BBC Listens - or Pretends To...
Good to hear:The BBC Trust has asked to meet open source advocates to discuss their complaints over the corporation's Windows-only on demand broadband TV service, iPlayer.
The development came less than 48 hours after a meeting between the Open Source Consortium (OSC) and regulators at Ofcom on Tuesday. Officials agreed to press the trust, the BBC's governing body, to meet the OSC. The consortium received an invitation on Wednesday afternoon.
Since they had to be shoved into doing this by Ofcom, I somehow can't see the BBC actually doing anything as a result. But I'm willing to be proved wrong.
2 comments:
I thought it was OFCOM that forced them to use time locked DRM in the first place, to make it "fair" for other broadcasters.
I don't think it's Ofcom that's the problem, but the new BBC Trust, which oversees the BBC these days.
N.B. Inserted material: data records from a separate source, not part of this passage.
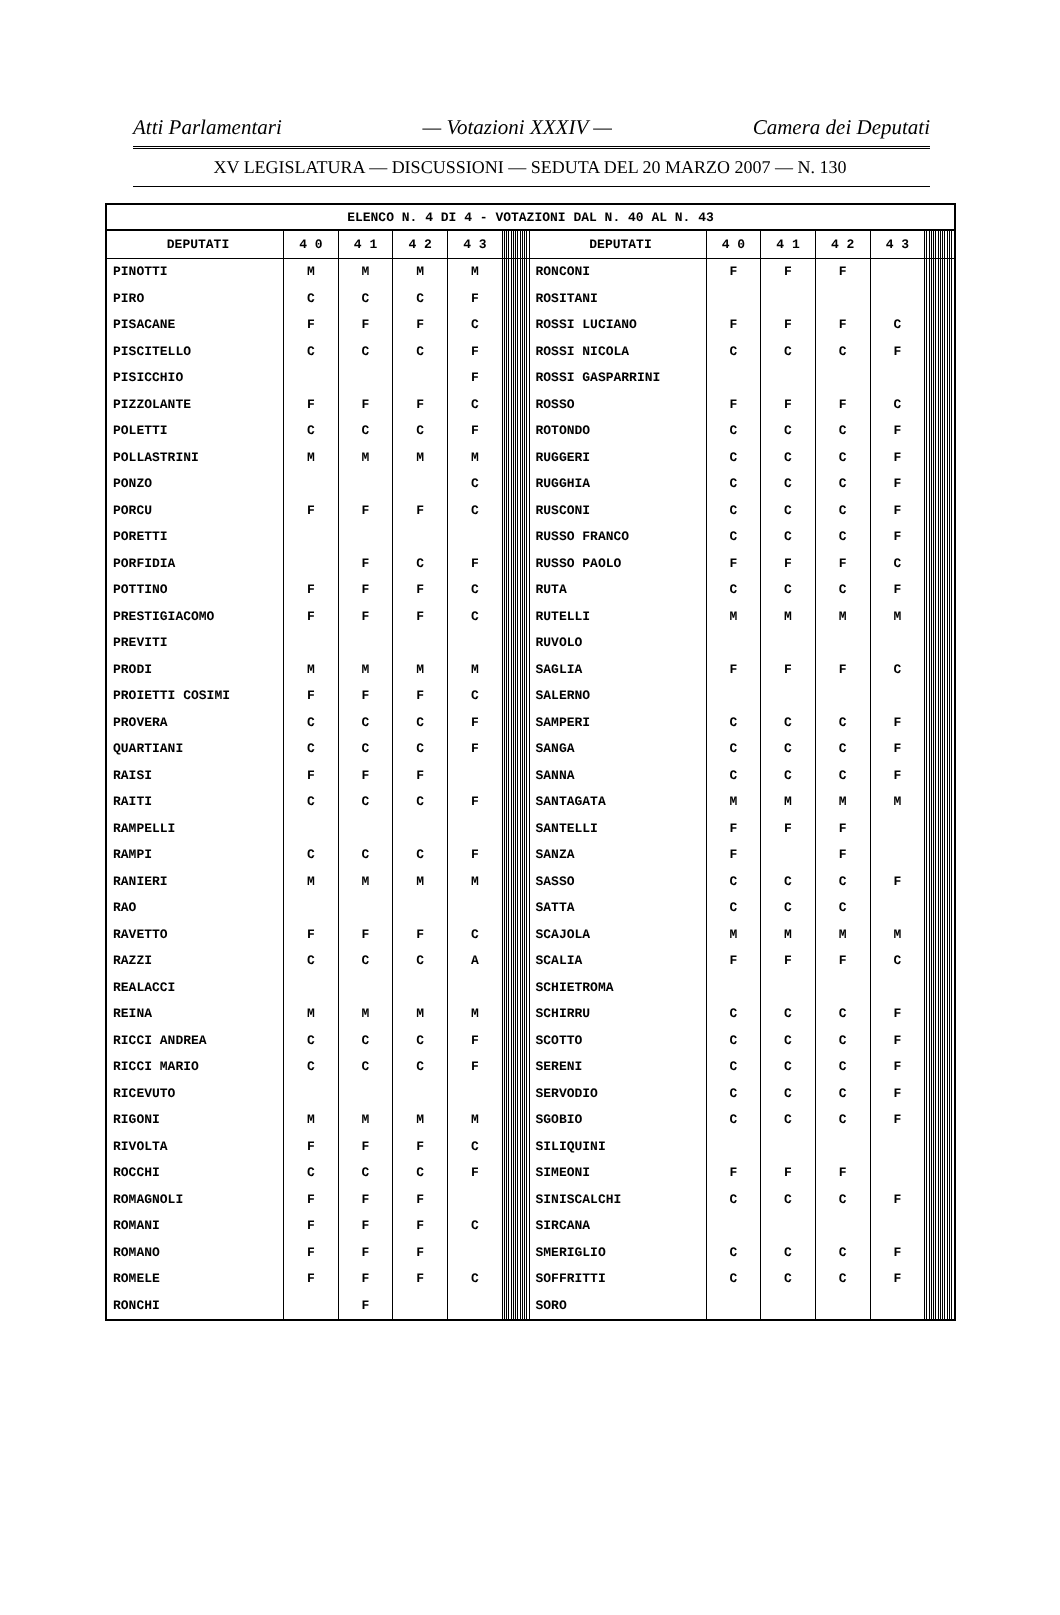Atti Parlamentari — Votazioni XXXIV — Camera dei Deputati
XV LEGISLATURA — DISCUSSIONI — SEDUTA DEL 20 MARZO 2007 — N. 130
| ELENCO N. 4 DI 4 - VOTAZIONI DAL N. 40 AL N. 43 | | | | | | | | | | | | | | | | | | | | | | | | | | | | | | | | | | |
| DEPUTATI | 4 0 | 4 1 | 4 2 | 4 3 | | | | | | | | | | | | | DEPUTATI | 4 0 | 4 1 | 4 2 | 4 3 | | | | | | | | | | | | | |
| PINOTTI | M | M | M | M | | | | | | | | | | | | | RONCONI | F | F | F | | | | | | | | | | | | | | |
| PIRO | C | C | C | F | | | | | | | | | | | | | ROSITANI | | | | | | | | | | | | | | | | | |
| PISACANE | F | F | F | C | | | | | | | | | | | | | ROSSI LUCIANO | F | F | F | C | | | | | | | | | | | | | |
| PISCITELLO | C | C | C | F | | | | | | | | | | | | | ROSSI NICOLA | C | C | C | F | | | | | | | | | | | | | |
| PISICCHIO | | | | F | | | | | | | | | | | | | ROSSI GASPARRINI | | | | | | | | | | | | | | | | | |
| PIZZOLANTE | F | F | F | C | | | | | | | | | | | | | ROSSO | F | F | F | C | | | | | | | | | | | | | |
| POLETTI | C | C | C | F | | | | | | | | | | | | | ROTONDO | C | C | C | F | | | | | | | | | | | | | |
| POLLASTRINI | M | M | M | M | | | | | | | | | | | | | RUGGERI | C | C | C | F | | | | | | | | | | | | | |
| PONZO | | | | C | | | | | | | | | | | | | RUGGHIA | C | C | C | F | | | | | | | | | | | | | |
| PORCU | F | F | F | C | | | | | | | | | | | | | RUSCONI | C | C | C | F | | | | | | | | | | | | | |
| PORETTI | | | | | | | | | | | | | | | | | RUSSO FRANCO | C | C | C | F | | | | | | | | | | | | | |
| PORFIDIA | | F | C | F | | | | | | | | | | | | | RUSSO PAOLO | F | F | F | C | | | | | | | | | | | | | |
| POTTINO | F | F | F | C | | | | | | | | | | | | | RUTA | C | C | C | F | | | | | | | | | | | | | |
| PRESTIGIACOMO | F | F | F | C | | | | | | | | | | | | | RUTELLI | M | M | M | M | | | | | | | | | | | | | |
| PREVITI | | | | | | | | | | | | | | | | | RUVOLO | | | | | | | | | | | | | | | | | |
| PRODI | M | M | M | M | | | | | | | | | | | | | SAGLIA | F | F | F | C | | | | | | | | | | | | | |
| PROIETTI COSIMI | F | F | F | C | | | | | | | | | | | | | SALERNO | | | | | | | | | | | | | | | | | |
| PROVERA | C | C | C | F | | | | | | | | | | | | | SAMPERI | C | C | C | F | | | | | | | | | | | | | |
| QUARTIANI | C | C | C | F | | | | | | | | | | | | | SANGA | C | C | C | F | | | | | | | | | | | | | |
| RAISI | F | F | F | | | | | | | | | | | | | | SANNA | C | C | C | F | | | | | | | | | | | | | |
| RAITI | C | C | C | F | | | | | | | | | | | | | SANTAGATA | M | M | M | M | | | | | | | | | | | | | |
| RAMPELLI | | | | | | | | | | | | | | | | | SANTELLI | F | F | F | | | | | | | | | | | | | | |
| RAMPI | C | C | C | F | | | | | | | | | | | | | SANZA | F | | F | | | | | | | | | | | | | | |
| RANIERI | M | M | M | M | | | | | | | | | | | | | SASSO | C | C | C | F | | | | | | | | | | | | | |
| RAO | | | | | | | | | | | | | | | | | SATTA | C | C | C | | | | | | | | | | | | | | |
| RAVETTO | F | F | F | C | | | | | | | | | | | | | SCAJOLA | M | M | M | M | | | | | | | | | | | | | |
| RAZZI | C | C | C | A | | | | | | | | | | | | | SCALIA | F | F | F | C | | | | | | | | | | | | | |
| REALACCI | | | | | | | | | | | | | | | | | SCHIETROMA | | | | | | | | | | | | | | | | | |
| REINA | M | M | M | M | | | | | | | | | | | | | SCHIRRU | C | C | C | F | | | | | | | | | | | | | |
| RICCI ANDREA | C | C | C | F | | | | | | | | | | | | | SCOTTO | C | C | C | F | | | | | | | | | | | | | |
| RICCI MARIO | C | C | C | F | | | | | | | | | | | | | SERENI | C | C | C | F | | | | | | | | | | | | | |
| RICEVUTO | | | | | | | | | | | | | | | | | SERVODIO | C | C | C | F | | | | | | | | | | | | | |
| RIGONI | M | M | M | M | | | | | | | | | | | | | SGOBIO | C | C | C | F | | | | | | | | | | | | | |
| RIVOLTA | F | F | F | C | | | | | | | | | | | | | SILIQUINI | | | | | | | | | | | | | | | | | |
| ROCCHI | C | C | C | F | | | | | | | | | | | | | SIMEONI | F | F | F | | | | | | | | | | | | | | |
| ROMAGNOLI | F | F | F | | | | | | | | | | | | | | SINISCALCHI | C | C | C | F | | | | | | | | | | | | | |
| ROMANI | F | F | F | C | | | | | | | | | | | | | SIRCANA | | | | | | | | | | | | | | | | | |
| ROMANO | F | F | F | | | | | | | | | | | | | | SMERIGLIO | C | C | C | F | | | | | | | | | | | | | |
| ROMELE | F | F | F | C | | | | | | | | | | | | | SOFFRITTI | C | C | C | F | | | | | | | | | | | | | |
| RONCHI | | F | | | | | | | | | | | | | | | SORO | | | | | | | | | | | | | | | | | |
They are extremely cautious, and seem to have bought the story from the music industry that iPlayer needs to be seriously nobbled - which is why there are no classical music downloads, or spoken words.
But the business of Windows only seems to be different. As far as I can tell, it's partly a matter of laziness - the BBC just opted for the default Microsoft solution rather than create its own DRM.
But more than that it's pusillanimity: the BBC could easily write into its contracts with producers that it has the right to distribute episodes over the Net without DRM. It's simply shirked its duty as a public broadcaster in this. It should be fighting for us, the licence-payers, not for the lazy media world that refuses to come to terms with online distribution.